- Al Haya Helwa (الحياه حلوه)
- Directed by: Mohamed Jabaly
- Produced by: KriStine Ann Skaret; Sarah Winge-Sorensen; Mohamed Jabaly; Anad Abdelwahab; Muhammad Refaat;
- Starring: Mohamed Jabaly
- Cinematography: Mohamed Jabaly
- Edited by: Erland Edenholm; Anne Fabini;
- Music by: Gaute Barlindhaug
- Production company: Stray Dogs Norway
- Release date: November 2023;
- Running time: 92 minutes
- Countries: Norway, Palestine

= Life Is Beautiful (2023 film) =

2023 documentary film by Mohamed Jabaly

Life Is Beautiful (original title: Al Haya Helwa) is a 2023 documentary film by Palestinian filmmaker Mohamed Jabaly. It follows the director over seven years, detailing his separation from his family in Gaza, his support system and challenges as a stateless person in Norway, and the making of his debut documentary, Ambulance.

== Synopsis ==
The documentary chronicles approximately seven years of Palestinian filmmaker Mohamed Jabaly's life through a diary-like structure. It captures his involuntary separation from his family in Gaza, the support he receives from his surrogate family in Gaza's twin city, Tromsø, Norway, his struggles applying for a visa in Norway as a stateless person, the creation of his debut feature documentary, Ambulance, which explores his experiences volunteering in an ambulance unit during the 2014 Gaza War.

== Production ==

=== Release ===
On 13 November 2023, Life Is Beautiful premiered at International Documentary Film Festival Amsterdam, where it was screened in the international competition. Jabaly clarified his decision to retain his film at the festival despite the Palestine Film Institute's announcement of withdrawal from all organized activities at the IDFA market. "It's ultimately the filmmaker's decision. We created this film to be seen. Removing it from a festival with audiences would mean losing more voices," he explained. "Speaking out will allow me to share this pain, and showing my film will help me convey my people's pain."'

The documentary was the opening film at Tromsø International Film Festival in December 2023. The film was sold by First Hand Films. It was released in the United States by Watermelon Pictures on November 15, 2024.

== Awards ==
The film won the Best Director award at the International Documentary Film Festival Amsterdam. The jurors, in awarding Jalaby the accolade, described the documentary as a "timely cinematic expression of the universal need to be recognized in our full humanity". They lauded its compelling critique of bureaucratic and political systems that obstruct this recognition, noting the director's ability to infuse the film with hope and humor amidst profound suffering. They praised the film as an urgent plea for freedom of movement, opportunity, and the pursuit of dreams.

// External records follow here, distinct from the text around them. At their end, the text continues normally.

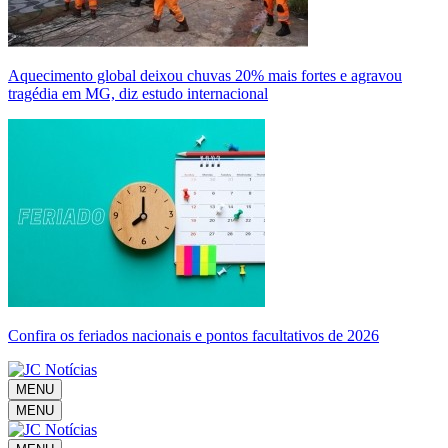
Aquecimento global deixou chuvas 20% mais fortes e agravou
tragédia em MG, diz estudo internacional
Confira os feriados nacionais e pontos facultativos de 2026
MENU
MENU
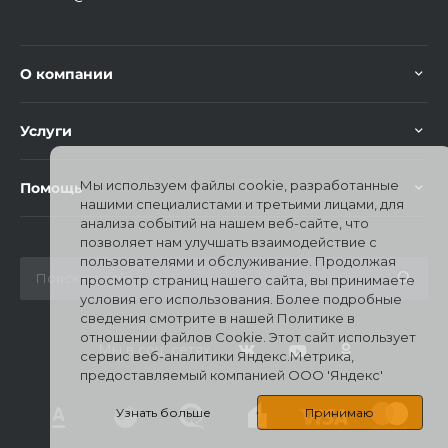
О компании
Услуги
Мы используем файлы cookie, разработанные
Помощь
нашими специалистами и третьими лицами, для
анализа событий на нашем веб-сайте, что
позволяет нам улучшать взаимодействие с
пользователями и обслуживание. Продолжая
просмотр страниц нашего сайта, вы принимаете
условия его использования. Более подробные
сведения смотрите в нашей Политике в
отношении файлов Cookie. Этот сайт использует
Мы в соц. сетях
сервис веб-аналитики Яндекс.Метрика,
предоставляемый компанией ООО 'Яндекс'
Узнать больше
Принимаю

At the 22nd International Film Festival and Forum on Human Rights, the film won the Gilda Vieira de Mello Prize.

== Reception ==
In her review for Screen Daily, Nikki Baughan praises the documentary, which she describes as a "timely account of the deeply personal impact of global destabilisation," noting its beautiful cinematography and compelling narrative. She acknowledges that while the film may lack some political potency compared to other war zone documentaries, Jabaly's bravery and honesty render the documentary a "powerful indictment of the fallout from war."

Variety's review of "Life Is Beautiful" presents it as a unique and uplifting tale of filmmaker Jabaly's unexpected exile in Norway. While the review appreciates the film's charm and visual storytelling, it suggests that its apolitical nature might not fully resonate with the current climate. The review hints that a deeper exploration of Jabaly's personal connections and the broader political context could enhance its impact, and the film's approach is seen as appealing to programmers seeking content that addresses relevant issues without being divisive.

Cineuropa's review of "Life Is Beautiful" portrays the film as a "a study of national belonging and identity in absentia". David Katz notes that while the documentary does not heavily criticize the Israeli occupation, it offers a nuanced perspective on Palestinian life, focusing on filmmaker Jabaly's desire for dignity and normalcy.